The rupee/dollar rate is a direct indicator of India's external account health. The RBI actively manages the rupee through FX reserves intervention — India has $640bn+ in reserves (11+ months of import cover) giving substantially more ammunition than 2013 (when $280bn was insufficient to prevent a 20% depreciation). The key dynamics: rupee weakens when oil prices spike (higher import bill), when US rates rise sharply (capital outflow to USD), or when FPI outflows accelerate. The RBI typically allows slow, managed depreciation (consistent with the India-US inflation differential of ~3–4%) but intervenes to prevent disorderly moves. Above ₹87/$ signals either an oil shock, a significant FPI outflow episode, or RBI reserve management stress. The 2013 "taper tantrum" saw INR fall from ₹54 to ₹68 — the improved reserve position makes a repeat less likely but not impossible.

India 10Y Government Bond Yield
LIVE FRED · INDIRLTLT01STM
-- % p.a. benchmark yield

The benchmark government security yield reflects three things simultaneously: (1) RBI rate expectations — the G-sec market prices forward RBI moves, (2) Fiscal deficit expectations — wider fiscal deficits increase government borrowing, pushing yields higher, (3) Global risk appetite — foreign portfolio investors hold Indian G-secs and flee during global risk-off episodes.
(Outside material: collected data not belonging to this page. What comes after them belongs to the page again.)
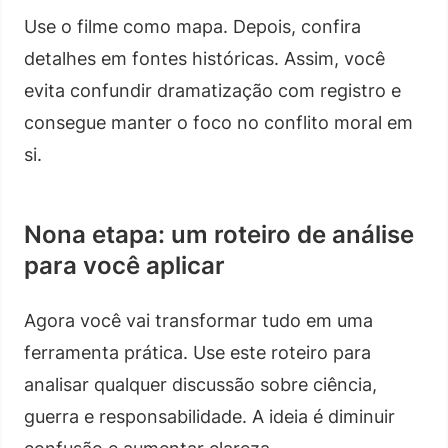
Use o filme como mapa. Depois, confira
detalhes em fontes históricas. Assim, você
evita confundir dramatização com registro e
consegue manter o foco no conflito moral em
si.
Nona etapa: um roteiro de análise
para você aplicar
Agora você vai transformar tudo em uma
ferramenta prática. Use este roteiro para
analisar qualquer discussão sobre ciência,
guerra e responsabilidade. A ideia é diminuir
The India-US 10Y spread (approximately this yield minus US 10Y) determines FPI attractiveness — a narrowing spread reduces the carry incentive for foreign bond investors. The RBI's credibility zone has been approximately 6.5–7.2%. Below 6.5%: aggressive easing priced in. Above 7.5%: fiscal premium or inflation concern being priced — typically negative for equity multiples as higher bond yields compete with equities.

How this dashboard works

All FRED data is fetched live from the St. Louis Fed API on every page load. Manual datasets (BDI, AMFI, Drewry WCI) are updated weekly. The regime composite scores five signals and updates automatically.
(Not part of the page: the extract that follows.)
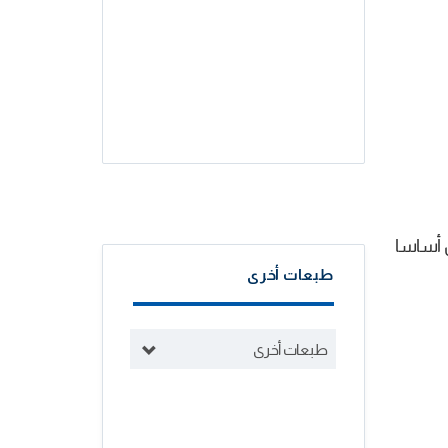
ل أساسا
طبعات أخرى
طبعات أخرى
DATA SOURCE FRED API + Manual CSVs 18 series from FRED fetched in parallel via Promise.allSettled. 4 manual CSVs (BDI, AMFI, Drewry, Gold) updated periodically and committed to the repo.
REGIME MODEL 5-Signal Composite VIX, HY spreads, NFCI, yield curve, and copper-gold ratio each scored -1/0/+1. Sum >=+3 = RISK ON; <=-3 = RISK OFF; else CAUTIOUS.
STATUS MATRIX RAG Dot System Green = benign / supportive. Amber = neutral / watch zone. Red = stress / risk-off. Thresholds calibrated to historical distributions for each series.
CHARTS Chart.js 4.4 + Annotation 21 charts rendered client-side with Chart.js. USDJPY uses chartjs-plugin-annotation for BOJ intervention reference lines at 150 and 160.